Okay, sorry that I got a bit overheated on the last post. It is a combination of watching what I regard as very poor public service on the part of the federales coordinating the information flow out of the Gulf and of an anger towards BP for not just screwing up this well and polluting a portion of the Gulf but for giving us a lot of images and memes to hook the brewing wave of anger and fear onto.
- There are a lot of great people who work at BP. I'm sure this Suttles character, the COO they are trotting out to interface on this is a genuinely good guy who is appalled at the magnitude of this spill.
- At the end of the day the final environmental impact may not be devastating, but that won't really matter because...
- ...this spill is going to serve up a number of memes that I believe will gain strength from the brewing storm of anger out there. Look at what happened after the 1969 Union Oil spill off the California coast and the ramifications of that spill on the regulatory environment (not that it was all bad, but net net, EPA has been a political, not a scientific, organization from day one and many of its regs show that - another rant for another time). This could be orders of magnitude worse in the eventual blowback.

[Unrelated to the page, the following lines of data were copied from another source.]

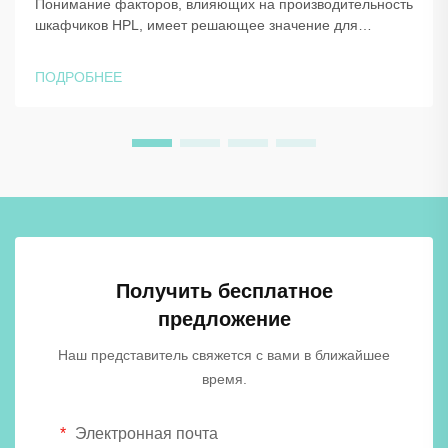
Понимание факторов, влияющих на производительность
шкафчиков HPL, имеет решающее значение для
управляющих объектами и архитекторов, стремящихся к
долговечным и надежным решениям для хранения.
ПОДРОБНЕЕ
Технология высоконапорного ламината обеспечивает
исключительную стойкость к влаге, ударам и
ежедневному износу, б...
Получить бесплатное
предложение
Наш представитель свяжется с вами в ближайшее
время.
Электронная почта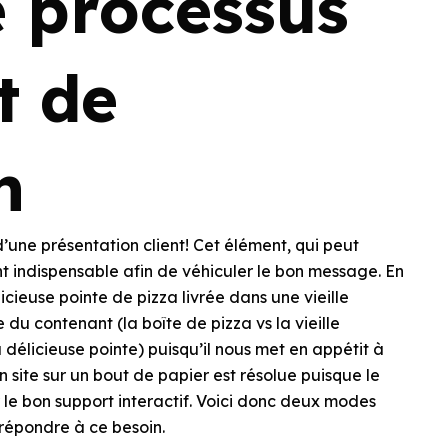
e processus
t de
n
d’une présentation client! Cet élément, qui peut
t indispensable afin de véhiculer le bon message. En
cieuse pointe de pizza livrée dans une vieille
du contenant (la boîte de pizza vs la vieille
 délicieuse pointe) puisqu’il nous met en appétit à
un site sur un bout de papier est résolue puisque le
 le bon support interactif. Voici donc deux modes
 répondre à ce besoin.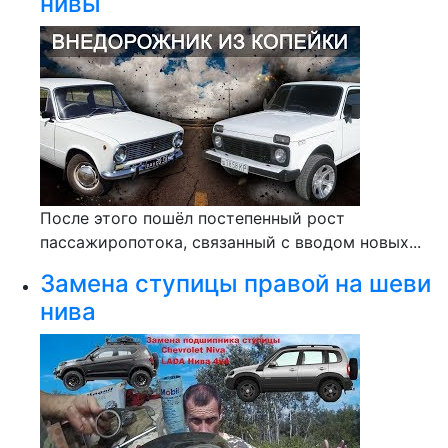
нивы
После этого пошёл постепенный рост
пассажиропотока, связанный с вводом новых...
Замена ступицы правой на шеви
нива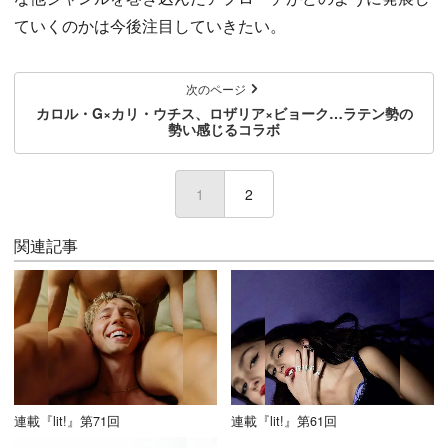
ていくのかは今後注目していきたい。
次のページ
カロル・G×カリ・ウチス、ロザリア×ビョーク…ラテン勢の
勢い感じるコラボ
1
(current)
2
関連記事
連載『lit!』第71回
連載『lit!』第61回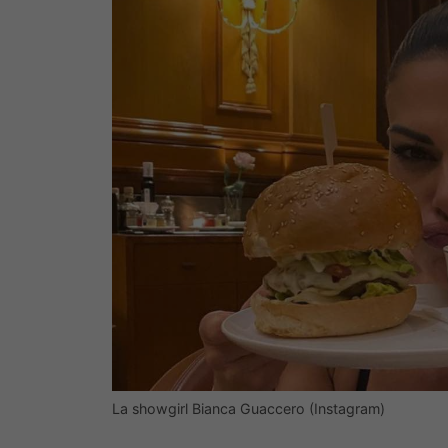
La showgirl Bianca Guaccero (Instagram)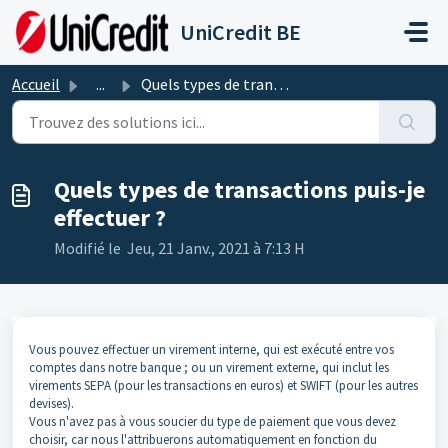
Passer au contenu principal
UniCredit BE
Accueil
...
Quels types de transactions puis-je effectuer ?
Quels types de transactions puis-je
effectuer ?
Modifié le Jeu, 21 Janv., 2021 à 7:13 H
Vous pouvez effectuer un virement interne, qui est exécuté entre vos
comptes dans notre banque ; ou un virement externe, qui inclut les
virements SEPA (pour les transactions en euros) et SWIFT (pour les autres
devises).
Vous n'avez pas à vous soucier du type de paiement que vous devez
choisir, car nous l'attribuerons automatiquement en fonction du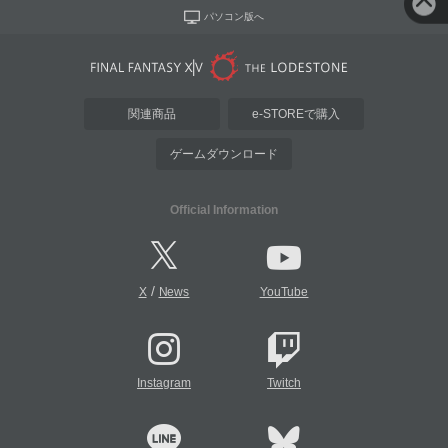
パソコン版へ
関連商品
e-STOREで購入
ゲームダウンロード
Official Information
/
X
News
YouTube
Instagram
Twitch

- Contemplating setting off a nuclear weapon in a badly characterized and dynamic geologic formation like this is not what I consider a great policy move (the rad effects would be minimal, the PR effects would, in my opinion, by catastrophic, especially if it failed).
I'll try and keep the rants a bit more even-headed and the cussing limited from here on out. It is sad to watch the vehicles that will be driven by the anger of this Bear Market get built in front of our eyes. BP as environmental scapegoat. Goldman as finance scapegoat. Now we will wait and see if the polarization extends to groups of individuals. Talking about this in theory is one thing, watching the socionomic model come to life is a whole other beast.
Enjoy the rest of your weekend. For those in the U.S., enjoy Memorial Day and remember its message.